AIM OF THE TASK: If a picture appears in the records, skip it; copy everything else exactly.

━━━━━━━━━━━━━━━━━━━━━━━━━━━━━━

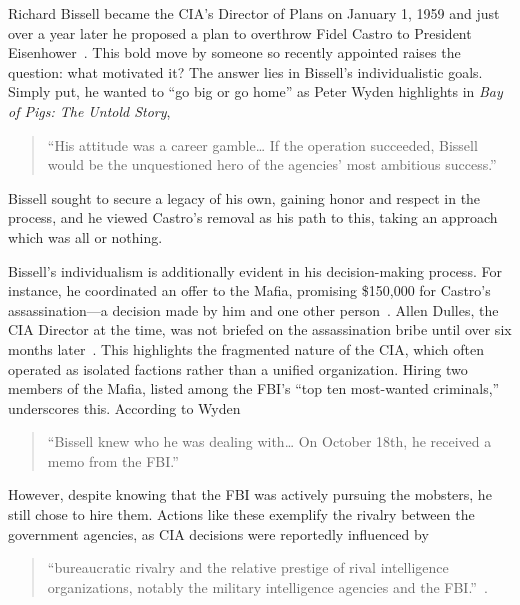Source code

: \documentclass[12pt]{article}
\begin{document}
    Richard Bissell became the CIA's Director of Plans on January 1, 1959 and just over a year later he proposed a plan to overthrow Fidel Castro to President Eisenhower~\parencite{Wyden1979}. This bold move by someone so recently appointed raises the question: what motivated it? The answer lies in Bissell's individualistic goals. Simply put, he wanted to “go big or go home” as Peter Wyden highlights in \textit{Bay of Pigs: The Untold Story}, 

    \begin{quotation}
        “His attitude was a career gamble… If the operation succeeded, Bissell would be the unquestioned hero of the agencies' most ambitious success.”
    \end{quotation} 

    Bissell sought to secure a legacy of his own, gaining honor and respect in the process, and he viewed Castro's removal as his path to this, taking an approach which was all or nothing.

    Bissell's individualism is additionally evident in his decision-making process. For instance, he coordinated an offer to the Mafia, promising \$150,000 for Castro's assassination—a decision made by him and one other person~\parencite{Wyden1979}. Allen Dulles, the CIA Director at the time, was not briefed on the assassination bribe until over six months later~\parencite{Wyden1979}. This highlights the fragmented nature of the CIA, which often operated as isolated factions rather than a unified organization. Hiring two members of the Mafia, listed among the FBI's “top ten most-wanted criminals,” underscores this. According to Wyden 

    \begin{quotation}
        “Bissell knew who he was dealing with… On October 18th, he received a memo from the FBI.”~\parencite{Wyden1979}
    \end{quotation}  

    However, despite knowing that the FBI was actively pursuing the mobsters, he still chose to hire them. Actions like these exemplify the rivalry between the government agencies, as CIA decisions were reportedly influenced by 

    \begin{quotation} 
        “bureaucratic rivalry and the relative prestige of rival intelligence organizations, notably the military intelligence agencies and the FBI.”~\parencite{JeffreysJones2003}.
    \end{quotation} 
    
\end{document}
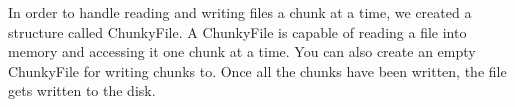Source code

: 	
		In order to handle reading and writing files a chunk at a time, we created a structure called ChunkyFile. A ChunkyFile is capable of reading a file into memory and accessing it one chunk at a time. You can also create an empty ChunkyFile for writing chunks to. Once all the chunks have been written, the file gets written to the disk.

━━━━━━━━━━━━━━━━━━━━━━━━━━━━━━

TASK ANSWER:
Source code

: \documentclass[12pt]{article}
\begin{document}
    Richard Bissell became the CIA's Director of Plans on January 1, 1959 and just over a year later he proposed a plan to overthrow Fidel Castro to President Eisenhower~\parencite{Wyden1979}. This bold move by someone so recently appointed raises the question: what motivated it? The answer lies in Bissell's individualistic goals. Simply put, he wanted to “go big or go home” as Peter Wyden highlights in \textit{Bay of Pigs: The Untold Story}, 

    \begin{quotation}
        “His attitude was a career gamble… If the operation succeeded, Bissell would be the unquestioned hero of the agencies' most ambitious success.”
    \end{quotation} 

    Bissell sought to secure a legacy of his own, gaining honor and respect in the process, and he viewed Castro's removal as his path to this, taking an approach which was all or nothing.

    Bissell's individualism is additionally evident in his decision-making process. For instance, he coordinated an offer to the Mafia, promising \$150,000 for Castro's assassination—a decision made by him and one other person~\parencite{Wyden1979}. Allen Dulles, the CIA Director at the time, was not briefed on the assassination bribe until over six months later~\parencite{Wyden1979}. This highlights the fragmented nature of the CIA, which often operated as isolated factions rather than a unified organization. Hiring two members of the Mafia, listed among the FBI's “top ten most-wanted criminals,” underscores this. According to Wyden 

    \begin{quotation}
        “Bissell knew who he was dealing with… On October 18th, he received a memo from the FBI.”~\parencite{Wyden1979}
    \end{quotation}  

    However, despite knowing that the FBI was actively pursuing the mobsters, he still chose to hire them. Actions like these exemplify the rivalry between the government agencies, as CIA decisions were reportedly influenced by 

    \begin{quotation} 
        “bureaucratic rivalry and the relative prestige of rival intelligence organizations, notably the military intelligence agencies and the FBI.”~\parencite{JeffreysJones2003}.
    \end{quotation} 
    
\end{document}
Source code

: 	
		In order to handle reading and writing files a chunk at a time, we created a structure called ChunkyFile. A ChunkyFile is capable of reading a file into memory and accessing it one chunk at a time. You can also create an empty ChunkyFile for writing chunks to. Once all the chunks have been written, the file gets written to the disk.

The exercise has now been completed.